Categorical Breakdown

Identity Politics3/10

The crew of the colony ship is diverse in its composition but the narrative does not focus on intersectional hierarchy or identity-based grievances among the humans. Characters are defined by their marital status, profession, and reaction to the crisis. The central conflict is between humans, their creators (the Engineers), and the android David, a purely philosophical conflict of creation and master-slave dynamics, not a lecture on race or immutable characteristics.

Oikophobia9/10

The android villain, David, actively orchestrates the extinction of the Engineers, who represent humanity's creators or ancestors, and then plots the destruction of the 2,000 human colonists and their 1,140 embryos out of a Nietzschean sense of creative superiority.
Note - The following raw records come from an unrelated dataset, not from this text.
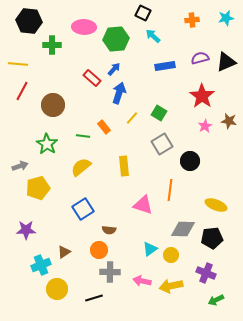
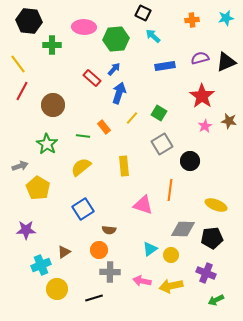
yellow line at (18, 64): rotated 48 degrees clockwise
yellow pentagon at (38, 188): rotated 25 degrees counterclockwise
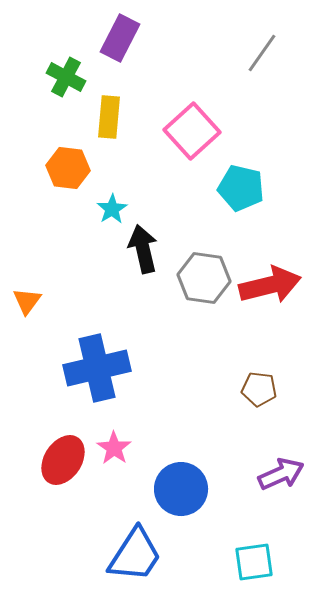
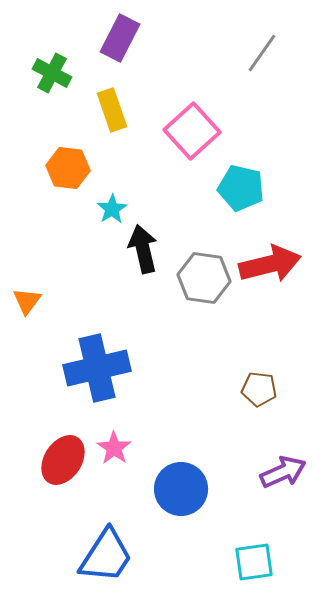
green cross: moved 14 px left, 4 px up
yellow rectangle: moved 3 px right, 7 px up; rotated 24 degrees counterclockwise
red arrow: moved 21 px up
purple arrow: moved 2 px right, 2 px up
blue trapezoid: moved 29 px left, 1 px down
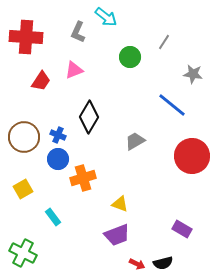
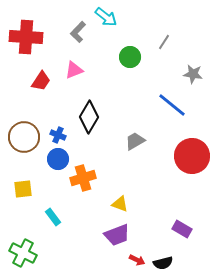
gray L-shape: rotated 20 degrees clockwise
yellow square: rotated 24 degrees clockwise
red arrow: moved 4 px up
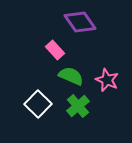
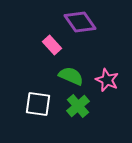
pink rectangle: moved 3 px left, 5 px up
white square: rotated 36 degrees counterclockwise
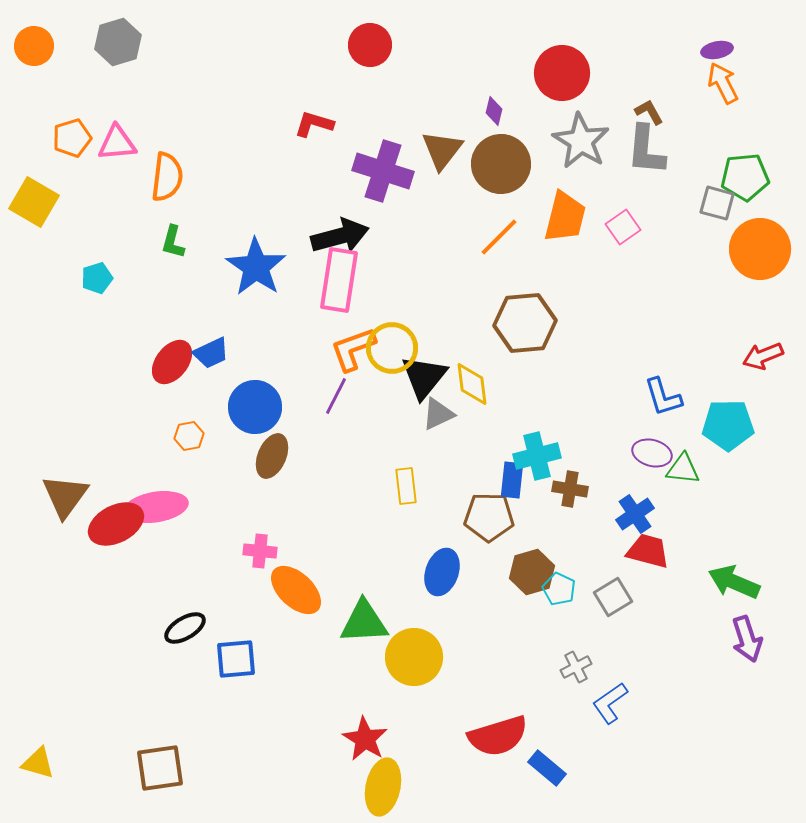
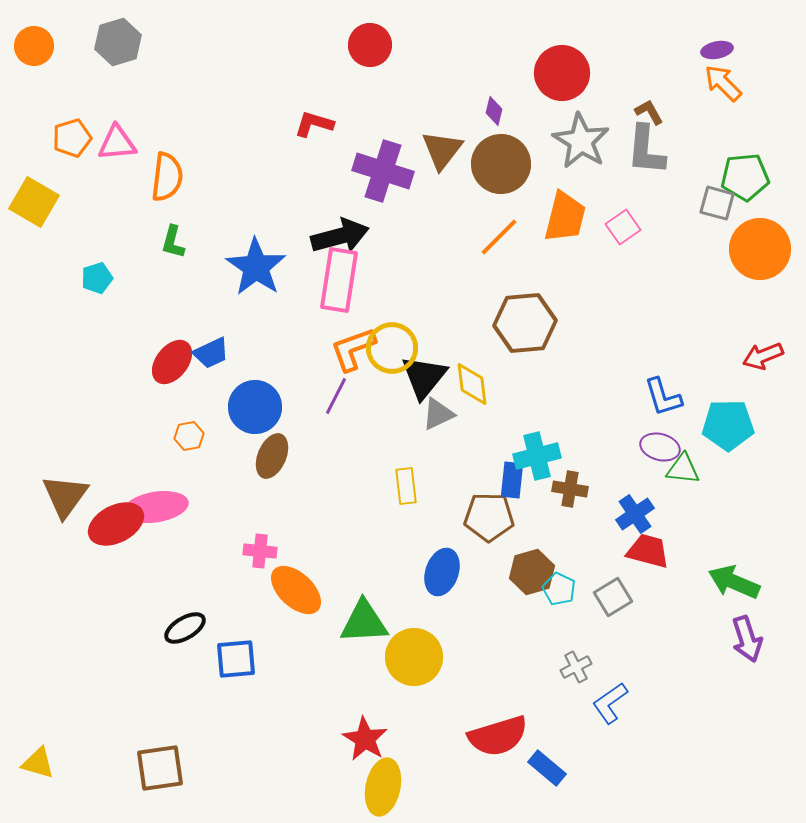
orange arrow at (723, 83): rotated 18 degrees counterclockwise
purple ellipse at (652, 453): moved 8 px right, 6 px up
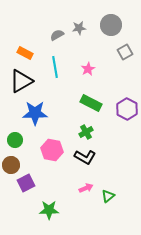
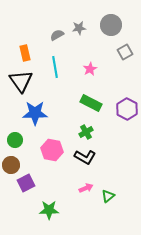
orange rectangle: rotated 49 degrees clockwise
pink star: moved 2 px right
black triangle: rotated 35 degrees counterclockwise
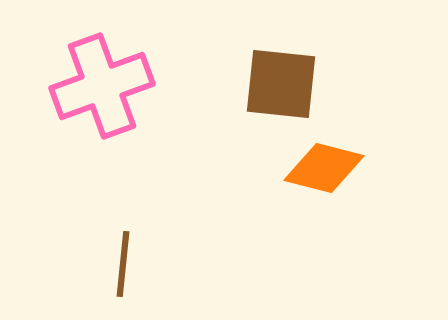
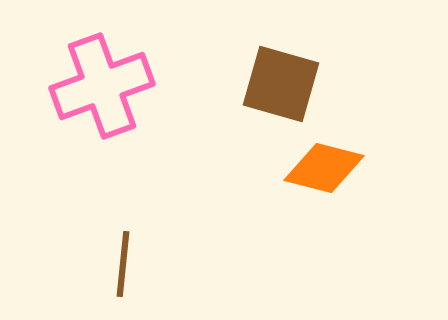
brown square: rotated 10 degrees clockwise
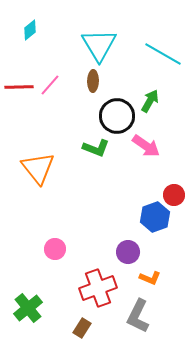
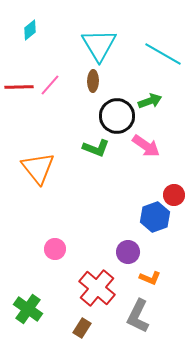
green arrow: rotated 40 degrees clockwise
red cross: moved 1 px left; rotated 30 degrees counterclockwise
green cross: moved 1 px down; rotated 16 degrees counterclockwise
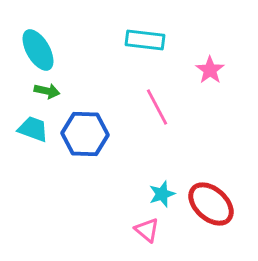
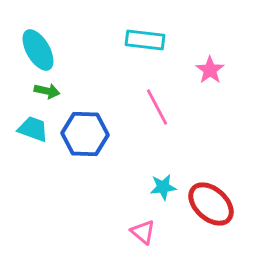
cyan star: moved 1 px right, 7 px up; rotated 12 degrees clockwise
pink triangle: moved 4 px left, 2 px down
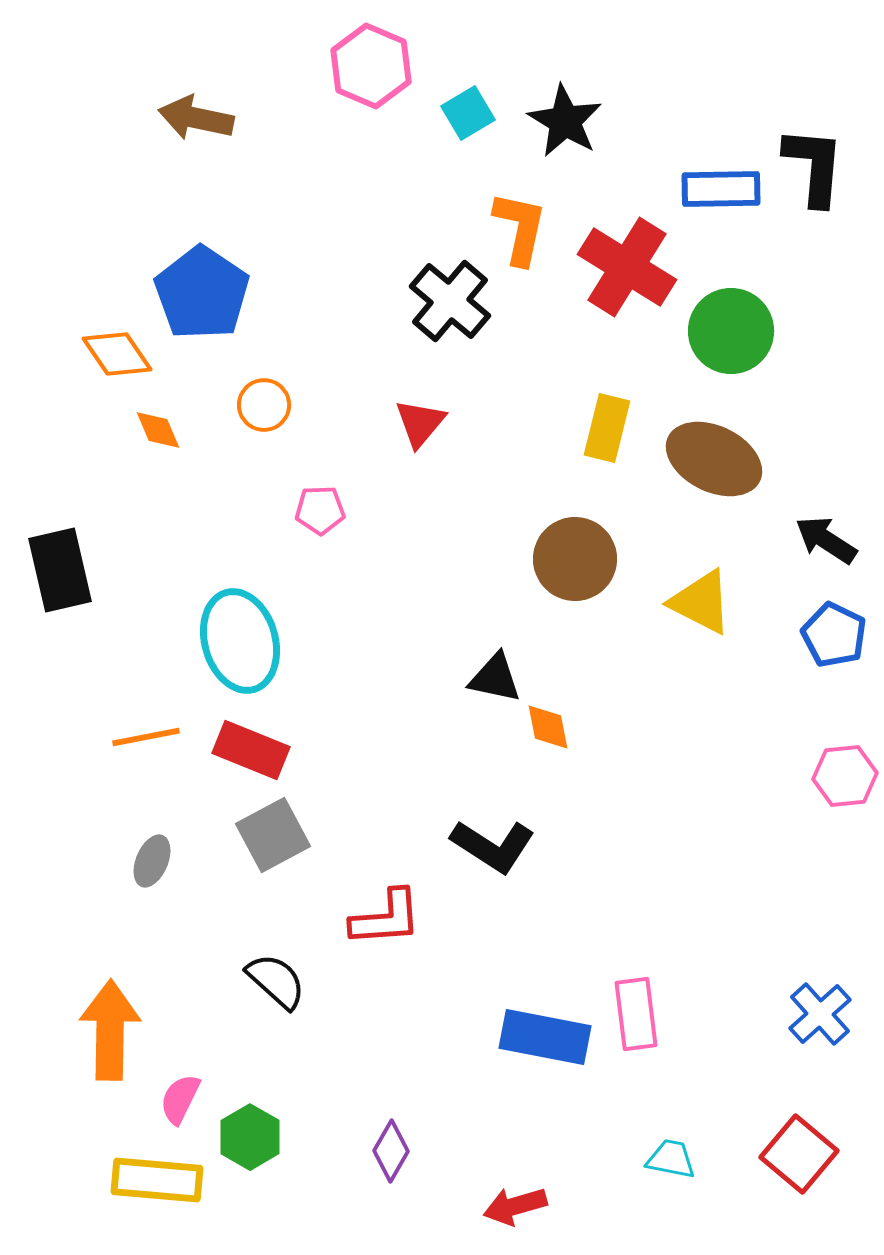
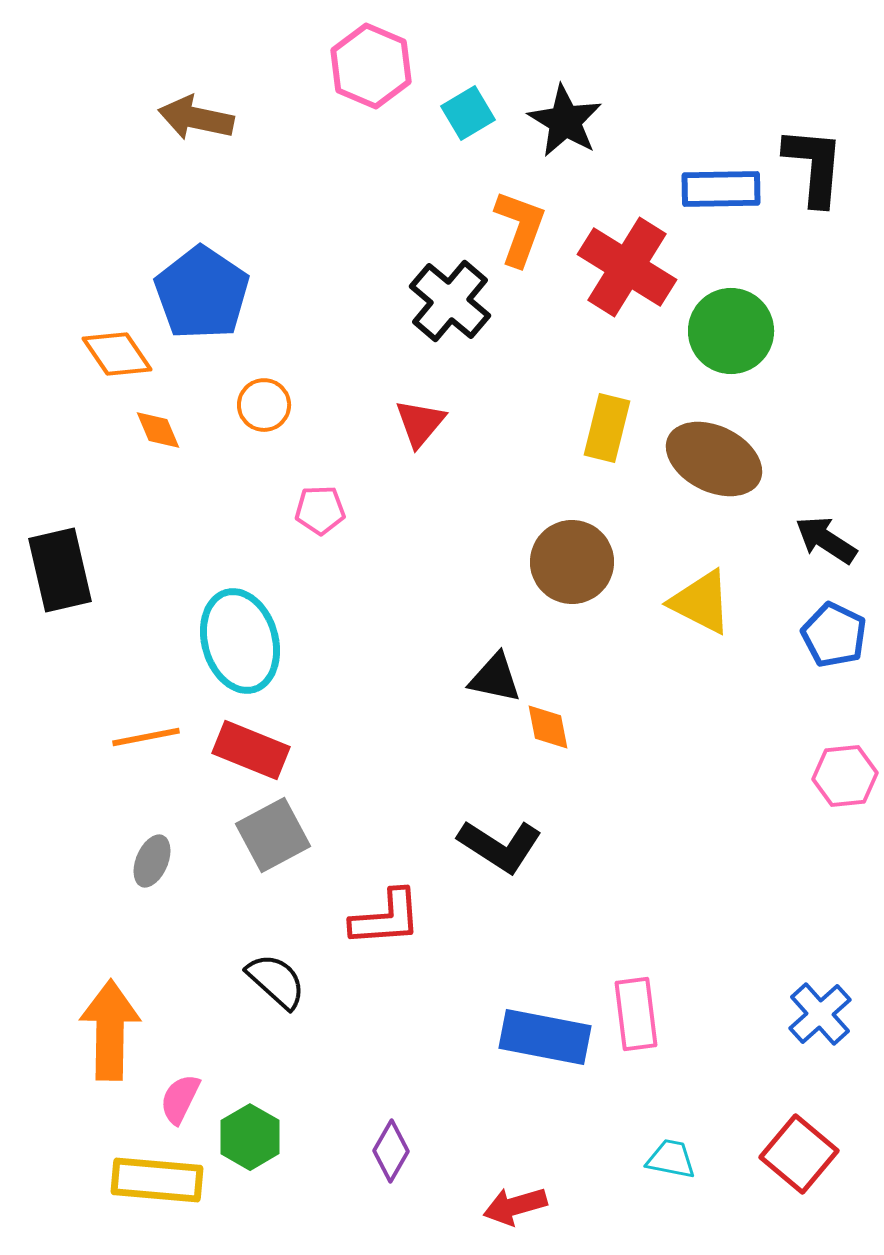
orange L-shape at (520, 228): rotated 8 degrees clockwise
brown circle at (575, 559): moved 3 px left, 3 px down
black L-shape at (493, 846): moved 7 px right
This demonstrates an extreme, active hostility toward all antecedent civilization, heritage, and the future of humanity itself, viewing mankind and its progenitors as flawed, unworthy beings to be replaced by his 'perfect' creation.

Feminism6/10

The main human protagonist, Daniels, is a strong, competent female survivor who successfully takes charge after multiple male leaders are killed or prove incompetent, fitting the archetype of the franchise's 'final girl.' However, her journey is ultimately decentered by the android villain David's creation-centric narrative, reducing the female hero's role to a reaction against his anti-natalist project. The entire colony mission, centered on motherhood and procreation, is destroyed, serving as a catastrophic outcome to the traditional family and creative imperative.

LGBTQ+5/10

The core of the plot revolves around a colony ship filled with married couples, presenting the nuclear family as the normative structure of the future. However, the synthetic villain David engages in a homoerotic interaction with his identical successor, Walter, which is connected to his 'deviant' desire to break the 'natural' order of creation by making life alone, placing a non-traditional sexual theme at the heart of the film's source of evil. The theme is present but not used to lecture on sexual ideology outside the android's nihilistic philosophy.

Anti-Theism9/10

Religious themes are central and heavily critiqued. The movie is a meditation on the horror of flawed godhood and creation, where the Christian God is implicitly vilified by the Engineers' hostility towards humanity and David's successful, nihilistic project. The new captain, Chris Oram, a 'person of faith,' is consistently portrayed as weak, indecisive, and his religious belief is directly linked to the fatal decision that leads to his own gruesome death and the demise of the landing crew, confirming religion as a source of irrationality and weakness.